What to do: Continue the article below on workplace bans on political discussion, starting right after its last sentence.

Just before I started my first job after college, my grandmother pulled me aside and told me, “Don’t talk about religion or politics at work.”
That was 35 years ago. Is her advice coming back into fashion?
Once Is An Accident. Twice Is A Coincidence. Three Times Is A Trend
Coinbase: Focus On Core Mission
Coinbase describes itself as “a trusted and easy-to-use platform for accessing the broader cryptoeconomy.”
Last Fall, Coinbase CEO Brian Armstrong banned discussion of politics at work, offering severance packages to employees unable or unwilling to abide by the new rules.
Policy specifics included:
“Employees should NOT:
- Debate causes or political candidates internally that are unrelated to work
- Expect the company to represent our personal beliefs externally
- Assume negative intent, or not have each other[’]s back[s]
- Take on activism outside of our core mission at work
Employees SHOULD:
- Fight to get on the same page when we have differences
- Support each other, and create team cohesion
- Assume positive intent
- Put the company goals ahead of our teams or individual goals”
Employees remained free to advocate around issues of pay, conditions of employment, or violations of law.
60 employees, or five percent of personnel, reportedly left Coinbase because of the new policy.
Basecamp: Refocus, Refresh, Revitalize
Basecamp makes project management, team communication, and email software.
In banning societal and political discussions on the Basecamp company account, CEO Jason Fried placed the change in the broader context of cultural evolution, respect for individual choice, and collective mission. He said, in part:
“We all want different somethings. Some slightly different, some substantially. Companies, however, must settle the collective difference, pick a point, and navigate towards somewhere, lest they get stuck circling nowhere.”
In seeking the golden mean, Fried announced the following ground rules:
- “No more societal and political discussions on our company Basecamp account
- No more paternalistic benefits
- No more committees
- No more lingering or dwelling on past decisions
- No more 360 reviews
- No forgetting what we do here”
In a libertarian follow-up message, co-Founder and CTO David Heinemeier Hansson stated that:
“If you make a mistake, it’s not the end of the world. Someone will gently remind you of the etiquette, and we’ll move on. This isn’t some zero-tolerance, max-consequences new policy….We encourage you to continue these difficult discussions with willing colleagues on other systems….We also encourage…you to exercise your right to activism and political engagement outside of work. It’s none of Basecamp’s business how or whether you choose to spend your time, money, or voice to support charities, causes, or political action groups.”
Render To Caesar The Things That Are Caesar’s*
Diverse Responses To A Common Task
Not everybody within or without Coinbase and Basecamp liked or supported these policies.

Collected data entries
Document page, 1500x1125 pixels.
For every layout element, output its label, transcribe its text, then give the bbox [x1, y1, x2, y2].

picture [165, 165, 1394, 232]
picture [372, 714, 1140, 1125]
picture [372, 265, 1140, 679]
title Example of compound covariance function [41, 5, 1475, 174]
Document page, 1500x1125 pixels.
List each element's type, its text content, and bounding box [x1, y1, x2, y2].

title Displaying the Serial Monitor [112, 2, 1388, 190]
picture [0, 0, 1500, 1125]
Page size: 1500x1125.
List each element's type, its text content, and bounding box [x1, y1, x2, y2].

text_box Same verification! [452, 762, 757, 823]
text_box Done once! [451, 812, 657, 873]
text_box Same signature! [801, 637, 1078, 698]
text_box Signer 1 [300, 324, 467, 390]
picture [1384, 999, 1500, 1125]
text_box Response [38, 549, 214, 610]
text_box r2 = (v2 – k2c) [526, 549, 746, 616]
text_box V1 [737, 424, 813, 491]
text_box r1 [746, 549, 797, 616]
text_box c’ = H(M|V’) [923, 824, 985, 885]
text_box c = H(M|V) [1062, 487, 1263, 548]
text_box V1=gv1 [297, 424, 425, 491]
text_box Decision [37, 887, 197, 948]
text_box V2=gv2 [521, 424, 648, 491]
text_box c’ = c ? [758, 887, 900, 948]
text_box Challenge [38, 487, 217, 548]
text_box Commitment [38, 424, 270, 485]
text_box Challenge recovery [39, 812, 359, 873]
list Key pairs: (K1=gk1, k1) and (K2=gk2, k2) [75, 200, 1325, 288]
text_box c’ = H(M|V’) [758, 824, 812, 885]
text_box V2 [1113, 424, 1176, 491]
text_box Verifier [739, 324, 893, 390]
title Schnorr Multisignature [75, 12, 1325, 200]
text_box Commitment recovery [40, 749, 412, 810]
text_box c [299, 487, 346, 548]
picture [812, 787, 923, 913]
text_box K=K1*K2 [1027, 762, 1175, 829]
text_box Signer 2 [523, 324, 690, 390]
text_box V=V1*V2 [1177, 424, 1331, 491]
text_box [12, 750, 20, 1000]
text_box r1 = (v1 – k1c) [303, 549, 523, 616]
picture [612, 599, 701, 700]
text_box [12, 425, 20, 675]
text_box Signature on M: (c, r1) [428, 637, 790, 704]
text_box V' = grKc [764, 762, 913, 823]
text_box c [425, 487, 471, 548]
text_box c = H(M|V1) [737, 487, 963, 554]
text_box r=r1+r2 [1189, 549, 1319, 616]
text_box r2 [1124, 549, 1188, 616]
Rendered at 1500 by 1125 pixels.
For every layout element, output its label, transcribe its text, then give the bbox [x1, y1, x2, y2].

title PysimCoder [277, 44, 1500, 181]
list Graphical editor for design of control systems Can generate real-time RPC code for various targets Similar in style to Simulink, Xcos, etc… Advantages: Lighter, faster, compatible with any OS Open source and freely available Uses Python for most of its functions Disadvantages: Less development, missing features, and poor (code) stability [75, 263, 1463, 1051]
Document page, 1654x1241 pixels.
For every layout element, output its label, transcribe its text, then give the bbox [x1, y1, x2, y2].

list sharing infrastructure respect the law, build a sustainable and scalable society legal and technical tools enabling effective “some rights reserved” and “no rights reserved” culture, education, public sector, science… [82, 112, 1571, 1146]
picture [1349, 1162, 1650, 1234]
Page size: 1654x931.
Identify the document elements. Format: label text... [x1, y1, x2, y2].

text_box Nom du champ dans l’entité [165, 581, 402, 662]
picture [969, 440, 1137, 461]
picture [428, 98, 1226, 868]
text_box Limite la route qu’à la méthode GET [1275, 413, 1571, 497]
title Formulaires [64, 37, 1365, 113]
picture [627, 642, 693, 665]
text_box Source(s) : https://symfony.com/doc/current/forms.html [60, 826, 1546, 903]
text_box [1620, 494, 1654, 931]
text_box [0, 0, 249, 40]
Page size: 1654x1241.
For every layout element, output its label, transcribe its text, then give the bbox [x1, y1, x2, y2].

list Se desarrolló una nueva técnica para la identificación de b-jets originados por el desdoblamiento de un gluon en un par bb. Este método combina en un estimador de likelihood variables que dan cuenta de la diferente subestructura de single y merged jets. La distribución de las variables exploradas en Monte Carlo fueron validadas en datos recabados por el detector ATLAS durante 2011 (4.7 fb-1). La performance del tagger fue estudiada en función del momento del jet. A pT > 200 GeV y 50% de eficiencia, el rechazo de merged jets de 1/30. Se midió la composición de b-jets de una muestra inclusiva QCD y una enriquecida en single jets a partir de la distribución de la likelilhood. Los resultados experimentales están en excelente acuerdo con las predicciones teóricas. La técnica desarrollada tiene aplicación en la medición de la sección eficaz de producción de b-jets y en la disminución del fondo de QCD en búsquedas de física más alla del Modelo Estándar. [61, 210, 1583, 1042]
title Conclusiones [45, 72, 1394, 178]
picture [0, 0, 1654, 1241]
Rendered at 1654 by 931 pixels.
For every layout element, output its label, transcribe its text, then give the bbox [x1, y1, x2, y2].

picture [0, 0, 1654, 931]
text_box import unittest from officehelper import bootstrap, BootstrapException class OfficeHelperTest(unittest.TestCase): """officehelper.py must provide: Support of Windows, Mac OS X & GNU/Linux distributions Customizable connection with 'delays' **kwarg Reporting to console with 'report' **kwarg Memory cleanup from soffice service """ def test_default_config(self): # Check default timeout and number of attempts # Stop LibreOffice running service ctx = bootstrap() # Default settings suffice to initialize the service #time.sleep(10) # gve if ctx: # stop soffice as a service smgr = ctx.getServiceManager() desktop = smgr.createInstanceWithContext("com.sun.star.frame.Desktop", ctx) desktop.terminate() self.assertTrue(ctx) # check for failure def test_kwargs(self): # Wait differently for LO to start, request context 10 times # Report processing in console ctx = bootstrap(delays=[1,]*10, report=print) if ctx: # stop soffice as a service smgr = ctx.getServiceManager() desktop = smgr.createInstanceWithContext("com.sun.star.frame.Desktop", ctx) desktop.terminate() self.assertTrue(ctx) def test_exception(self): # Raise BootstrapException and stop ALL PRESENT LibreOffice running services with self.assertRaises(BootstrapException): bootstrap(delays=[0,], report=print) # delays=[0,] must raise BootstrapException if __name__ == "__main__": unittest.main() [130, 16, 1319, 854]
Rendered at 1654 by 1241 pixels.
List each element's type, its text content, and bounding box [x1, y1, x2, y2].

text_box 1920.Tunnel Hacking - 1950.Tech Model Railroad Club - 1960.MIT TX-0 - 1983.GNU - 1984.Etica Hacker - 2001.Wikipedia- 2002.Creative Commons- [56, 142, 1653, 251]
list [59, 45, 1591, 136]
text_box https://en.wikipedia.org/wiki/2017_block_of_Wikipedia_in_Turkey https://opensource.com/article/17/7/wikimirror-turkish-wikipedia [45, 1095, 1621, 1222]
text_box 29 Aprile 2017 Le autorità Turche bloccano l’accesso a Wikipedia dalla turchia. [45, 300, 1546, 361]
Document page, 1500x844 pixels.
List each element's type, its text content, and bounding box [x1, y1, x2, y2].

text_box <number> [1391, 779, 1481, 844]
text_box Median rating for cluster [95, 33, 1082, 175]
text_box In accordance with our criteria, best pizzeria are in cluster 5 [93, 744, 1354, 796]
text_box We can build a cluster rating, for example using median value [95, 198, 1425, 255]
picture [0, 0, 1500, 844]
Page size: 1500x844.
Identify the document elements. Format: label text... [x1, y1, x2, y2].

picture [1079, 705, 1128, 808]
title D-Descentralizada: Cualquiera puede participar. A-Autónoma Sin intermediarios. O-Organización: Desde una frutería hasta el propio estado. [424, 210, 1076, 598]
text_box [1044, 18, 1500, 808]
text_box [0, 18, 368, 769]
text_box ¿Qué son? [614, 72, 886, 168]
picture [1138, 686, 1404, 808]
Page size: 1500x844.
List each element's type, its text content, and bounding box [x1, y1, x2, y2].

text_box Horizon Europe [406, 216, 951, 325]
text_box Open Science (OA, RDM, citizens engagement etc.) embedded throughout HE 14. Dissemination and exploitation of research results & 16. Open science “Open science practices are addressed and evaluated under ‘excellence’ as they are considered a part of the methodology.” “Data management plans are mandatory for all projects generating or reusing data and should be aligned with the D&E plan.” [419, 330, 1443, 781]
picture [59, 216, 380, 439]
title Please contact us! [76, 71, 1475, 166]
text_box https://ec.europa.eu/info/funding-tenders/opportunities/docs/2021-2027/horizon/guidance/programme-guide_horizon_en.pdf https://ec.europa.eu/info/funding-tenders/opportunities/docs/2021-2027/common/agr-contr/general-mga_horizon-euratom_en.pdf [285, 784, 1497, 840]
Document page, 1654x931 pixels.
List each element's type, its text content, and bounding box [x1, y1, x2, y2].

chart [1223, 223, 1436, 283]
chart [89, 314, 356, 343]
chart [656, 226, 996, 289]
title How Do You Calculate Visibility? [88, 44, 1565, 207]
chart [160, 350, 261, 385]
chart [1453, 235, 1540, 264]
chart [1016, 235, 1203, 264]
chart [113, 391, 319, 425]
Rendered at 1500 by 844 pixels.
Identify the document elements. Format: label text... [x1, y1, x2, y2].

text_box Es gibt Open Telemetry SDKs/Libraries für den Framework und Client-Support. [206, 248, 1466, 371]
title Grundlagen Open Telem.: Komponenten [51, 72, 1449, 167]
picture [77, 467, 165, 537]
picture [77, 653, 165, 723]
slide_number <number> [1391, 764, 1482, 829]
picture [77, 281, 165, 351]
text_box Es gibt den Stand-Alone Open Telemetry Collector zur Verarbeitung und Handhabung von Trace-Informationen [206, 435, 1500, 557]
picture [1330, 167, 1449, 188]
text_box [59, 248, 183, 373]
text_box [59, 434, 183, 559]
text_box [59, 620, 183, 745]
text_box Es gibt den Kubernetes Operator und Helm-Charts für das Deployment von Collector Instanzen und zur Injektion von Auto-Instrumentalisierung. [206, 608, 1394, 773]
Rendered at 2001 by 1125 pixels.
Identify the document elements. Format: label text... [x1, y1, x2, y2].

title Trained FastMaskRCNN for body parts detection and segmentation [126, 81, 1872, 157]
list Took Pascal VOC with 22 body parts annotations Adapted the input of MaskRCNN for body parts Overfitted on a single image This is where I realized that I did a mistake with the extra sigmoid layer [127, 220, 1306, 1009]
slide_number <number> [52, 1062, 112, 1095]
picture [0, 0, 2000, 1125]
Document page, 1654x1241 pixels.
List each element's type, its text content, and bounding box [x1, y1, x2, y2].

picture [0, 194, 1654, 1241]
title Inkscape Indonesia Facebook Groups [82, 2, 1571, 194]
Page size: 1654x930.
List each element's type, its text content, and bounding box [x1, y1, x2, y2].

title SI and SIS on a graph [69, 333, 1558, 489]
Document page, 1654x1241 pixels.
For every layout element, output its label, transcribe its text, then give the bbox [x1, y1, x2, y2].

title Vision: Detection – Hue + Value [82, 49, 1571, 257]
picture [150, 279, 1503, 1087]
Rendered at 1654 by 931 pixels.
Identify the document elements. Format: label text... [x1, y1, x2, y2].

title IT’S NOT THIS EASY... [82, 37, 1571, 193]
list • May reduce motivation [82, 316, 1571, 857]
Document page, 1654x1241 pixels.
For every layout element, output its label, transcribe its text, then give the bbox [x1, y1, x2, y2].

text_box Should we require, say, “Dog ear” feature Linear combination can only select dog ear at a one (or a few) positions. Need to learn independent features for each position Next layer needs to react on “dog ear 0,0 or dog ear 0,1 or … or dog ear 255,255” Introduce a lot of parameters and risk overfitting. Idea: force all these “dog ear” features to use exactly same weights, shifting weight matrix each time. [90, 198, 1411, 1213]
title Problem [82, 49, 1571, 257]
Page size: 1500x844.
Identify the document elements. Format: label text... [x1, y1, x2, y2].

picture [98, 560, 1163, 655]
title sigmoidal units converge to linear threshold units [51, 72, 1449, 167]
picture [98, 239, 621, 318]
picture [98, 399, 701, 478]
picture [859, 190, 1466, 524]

Exercise answer:
Twitter CEO Jack Dorsey, for example, criticized Coinbase for undermining the company’s cryptocurrency mission of challenging “an unverifiable and exclusionary financial system….I[t is i]mportant to at ‘least’ acknowledge and connect the related societal issues your customers face daily. [Otherwise, t]his leaves people behind.”
Dorsey takes a different tack in helming Twitter. But, his task does not differ from that of other CEOs: hiring, training, and retaining talented people while getting them to collaborate well enough to beat the competition.
We can and should expect companies to approach this task in light of their respective industries, as well as their own missions, values, cultures, and brands.
Et Tu, Google?
Interestingly, even Google, a company with a “woke” reputation, has tightened policies over the last two years to encourage employees to spend their time and energies at work on work.
According to one blog, the new policies have apparently spooked Google “employee activists.”
That is perhaps a revealing turn of phrase. Do “employee activists” have workplace priorities that differ from those of “activist employees”?
Common Sense Isn’t Common**
If we take diversity seriously, we must expect approaches to diverge. And at the end of the day, the marketplace will itself judge success or failure.
Still, I think my grandmother was onto something. She didn’t have a degree or fancy job title, but she had life experience and common sense. She was wise.
Efforts to create utopian workplaces will fail — as places to work and as businesses — because they run contrary to human nature. If it were otherwise, we would expect at least one of history’s many, many previous utopian social experiments to still be around.
A company that motivates its employees, pleases its customers, and rewards its investors falls far short of utopia. But, in a harsh and competitive world, such a company represents a big achievement.
Sometimes, less is more. Coinbase and Basecamp (and maybe even Google) seem to think so.
So did my grandmother.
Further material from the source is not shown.